*WHAT THE TASK REQUIRES:* Output the text lines of the data below as a JSON list of strings, one string per line, omitting blank lines and the picture markers.

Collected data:
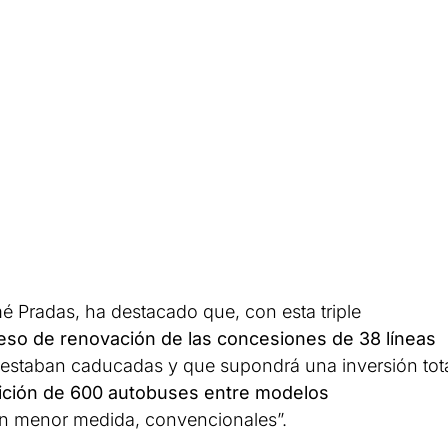
 Pradas, ha destacado que, con esta triple
eso de renovación de las concesiones de 38 líneas
estaban caducadas y que supondrá una inversión tot
ición de 600 autobuses entre modelos
 en menor medida, convencionales”.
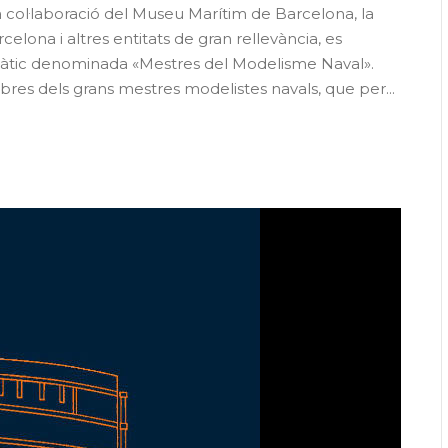
a col·laboració del Museu Marítim de Barcelona, la
elona i altres entitats de gran rellevància, es
tàtic denominada «Mestres del Modelisme Naval».
bres dels grans mestres modelistes navals, que per...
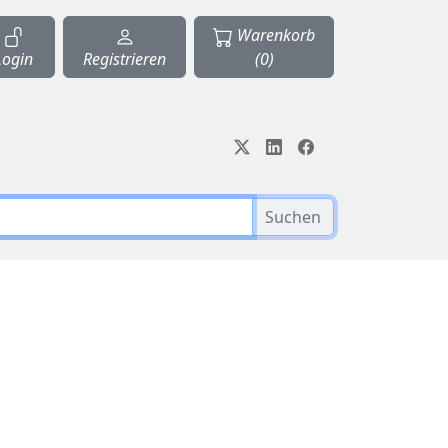
Warenkorb
Login
Registrieren
(0)
Suchen
1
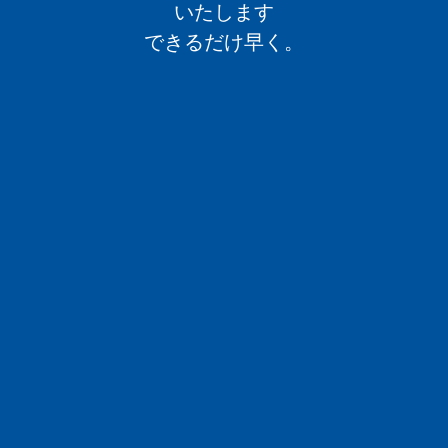
いたします
できるだけ早く。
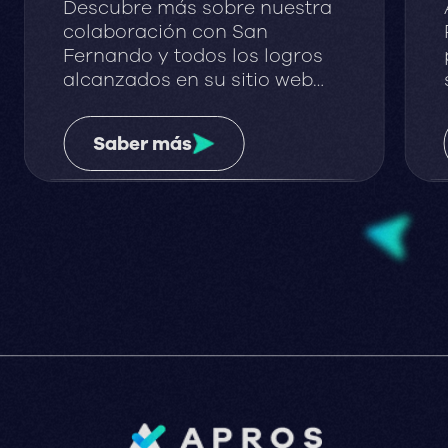
Descubre más sobre nuestra
colaboración con San
Fernando y todos los logros
alcanzados en su sitio web
corporativo a lo largo de los
años.
Saber más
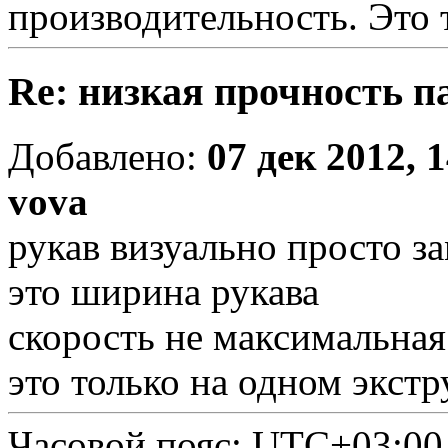
производительность. Это 
Re: низкая прочность п
Добавлено:
07 дек 2012, 
vova
рукав визуально просто з
это ширина рукава
скорость не максимальная
это только на одном экст
Часовой пояс:
UTC+03:00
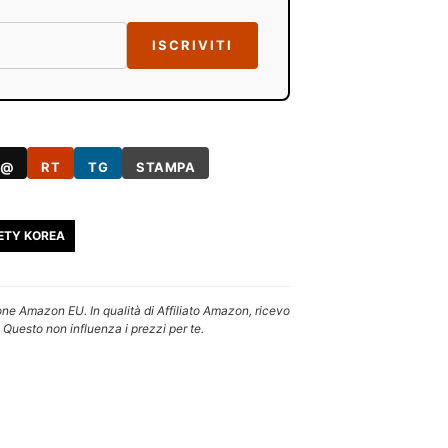
ISCRIVITI
@
RT
TG
STAMPA
ETY KOREA
one Amazon EU. In qualità di Affiliato Amazon, ricevo
 Questo non influenza i prezzi per te.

*RESPONSE FOR THIS EXERCISE:*
[
  " Pradas, ha destacado que, con esta triple",
  "eso de renovación de las concesiones de 38 líneas",
  "estaban caducadas y que supondrá una inversión tot",
  "ición de 600 autobuses entre modelos",
  " en menor medida, convencionales”.",
  "a col·laboració del Museu Marítim de Barcelona, la",
  "elona i altres entitats de gran rellevància, es",
  "tàtic denominada «Mestres del Modelisme Naval».",
  "bres dels grans mestres modelistes navals, que per...",
  "Warenkorb",
  "Login",
  "Registrieren",
  "(0)",
  "Suchen",
  "1",
  "いたします",
  "できるだけ早く。",
  "Descubre más sobre nuestra",
  "colaboración con San",
  "Fernando y todos los logros",
  "alcanzados en su sitio web",
  "corporativo a lo largo de los",
  "años.",
  "Saber más",
  "производительность. Это ",
  "Re: низкая прочность п",
  "Добавлено:",
  "07 дек 2012, ",
  "vova",
  "рукав визуально просто з",
  "это ширина рукава",
  "скорость не максимальная",
  "это только на одном экст",
  "Часовой пояс:",
  "UTC+03:00",
  "ISCRIVITI",
  "@",
  "RT",
  "TG",
  "STAMPA",
  "ETY KOREA",
  "one Amazon EU. In qualità di Affiliato Amazon, ricevo",
  " Questo non influenza i prezzi per te."
]